Having practically been airbrushed out of his own game last year – which nevertheless went on to achieve record sales – the disgraced/redeemed/washed-up Tiger returns to front and centre this time round, sharing the cover with fellow Masters flop Rory McIlroy. In the US that timely honour falls to winner Bubba Watson, a man whose ardour for Jesus is matched only by his enthusiasm for The Dukes of Hazard, being the proud owner of the original General Lee (although presumably there was more than one).
Tiger’s own car collection is understandably glossed over here, although for once he is an integral part of the game, as opposed to merely turning up to flash his impossibly white teeth on the box. This integration comes about via the so-called Tiger Legacy Challenge, whereby you play out key moments of his golfing life, or as it says in-game, "Relive the storied career of Tiger Woods", which we initially read as "sordid career".
Unsurprisingly his antics with a waitress in a church car park are not part of this story, although it is a comprehensive affair, beginning with his TV debut as a precocious two-year-old. Progressing through the early years to the amateur years to the glory years, and even to a hypothetical future where he overhauls hero Jack Nicklaus’s 18 majors, it’s more than a token add-on, spanning four decades and providing an intriguing and frequently challenging insight into the eye of the Tiger.
Elsewhere it’s the same old stuff, with 22 PGA Tour Golfers and a slew of accurately rendered courses. The kick in the teeth is that most of these courses have to be bought separately for extra cash on top of the fifty quid you’ve already shelled out for the game. It’s this kind of practice that recently led to EA being voted the worst company in America - an outpouring of nerd-rage that arguably overlooked the bigger picture.
Eye Of The Tiger
Whether you opt to buy the extra courses or not, the meat of the game is the career mode where you create your own golfer and set out on the rocky road to brightly trousered success. Using the PlayStation Eye you can even scan your own face in, and a full 20 minutes later a terrifying zombified apparition of yourself appears.
The career is a gruelling affair, and you’re forever being rewarded with arbitrary XP, which you can then of course use to buy yourself a new pair of pink gloves. The online aspect has been rebranded as an exclusive country club, with tier points granting you access to various privileges, perhaps in a nod to the elitist boys' club that is professional golf. Although in a step towards progress - unlike Augusta - being of the female gender presents no automatic barrier.
Ultimately, for all the periphery, authenticity and stripy kecks, it all comes down to the swing mechanics, which have allegedly taken their "most significant leap forward in over a decade". Apparently revolutionised, to the untrained thumb it appears to be a time-honoured case of smoothly pulling back and then pushing forward the analogue stick. Or, for the more energetic pretend golfers, there are of course motion control options. We played a few rounds using the PlayStation’s Move controller, and while driving felt fairly natural, the putting was an extremely twitchy affair, showing scarcely any progress from Wii Golf. Whereas there is some satisfaction at hitting a good shot, it’s tempered by the suspicion that it was more down to luck than judgment.
As for the Xbox’s controller-free Kinect, it seemed slightly more accurate, despite the humiliation of swinging with nothing in your hands. Although if you have the room there’s nothing to stop you utilising an actual golf club – just don’t send us your double glazing bill.
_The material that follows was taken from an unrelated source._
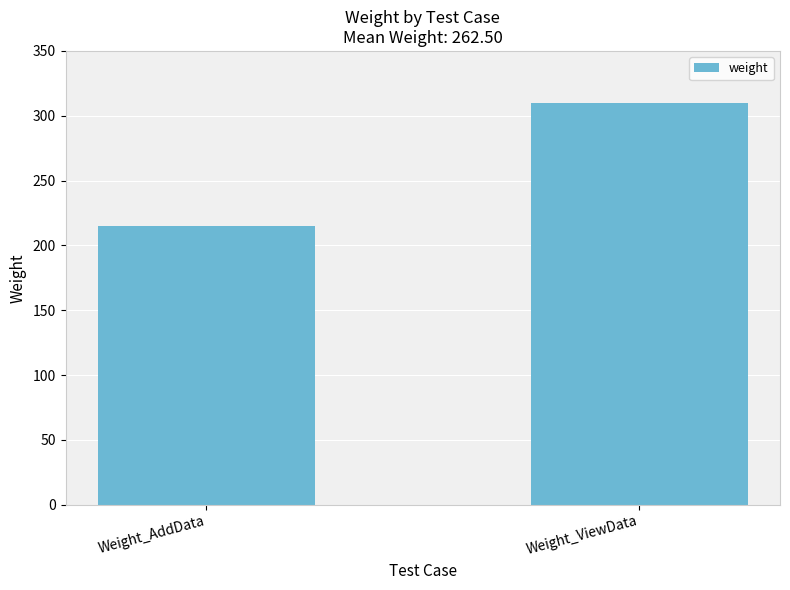

Reading right to left, what are all the values shown in this chart?

310	215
For all the futuristic motion-control twattery, the best method of control was perfected years ago, and beyond the odd ill-judged social gathering, the serious player will inevitably return to the joypad, and crucially, the sofa. This is not a game to be played on your feet, and like televised golf the whole thing is geared towards relaxation, with the occasional intrusion of momentary excitement.
For further proof, note that one of the in-game music tracks is called Chillax Time - worryingly, there is also one called Skinny Dipper. A world away from the bombs and the guns and the shouting, this is laidback gaming - dare we say old man gaming - and should be appreciated thus.
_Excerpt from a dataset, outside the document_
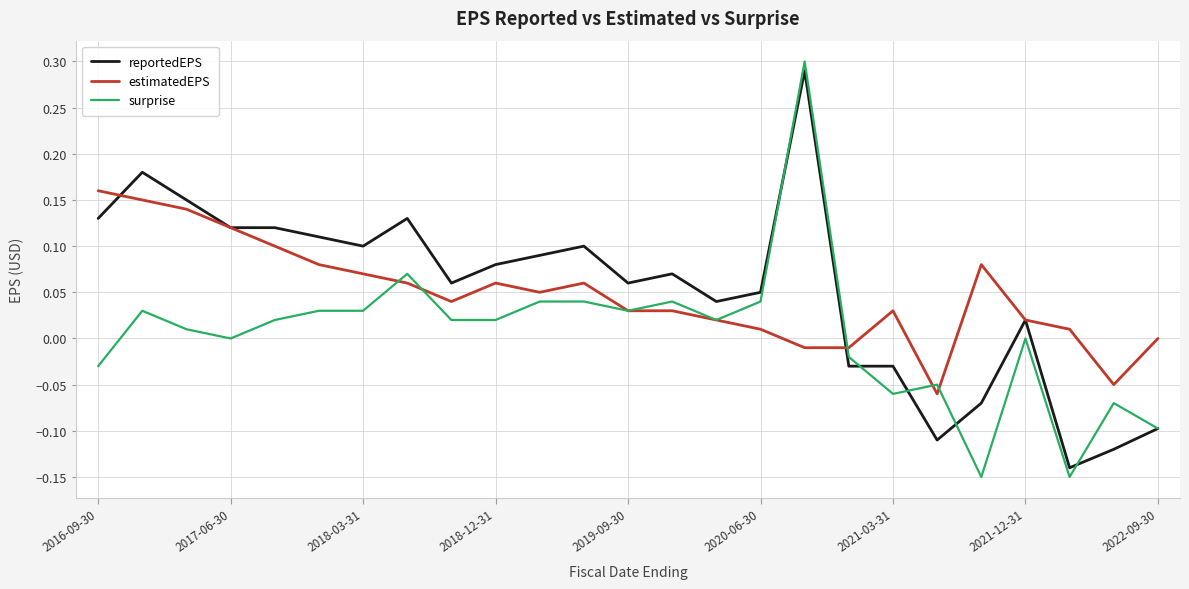

Which series has the widest spread of values?

surprise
The trouble with slinging out essentially the same game every year is whether there’s enough new stuff to make it an essential annual purchase. Obviously FIFA seems to manage it, but the world of golf moves at a glacial pace, with players eking out 50-year careers and courses remaining unaltered for centuries.
The Tiger Legacy stuff is a welcome addition, but in all honesty, unless you’re a massive motion control fan, you’d have as much or as little fun with any of the previous five incarnations.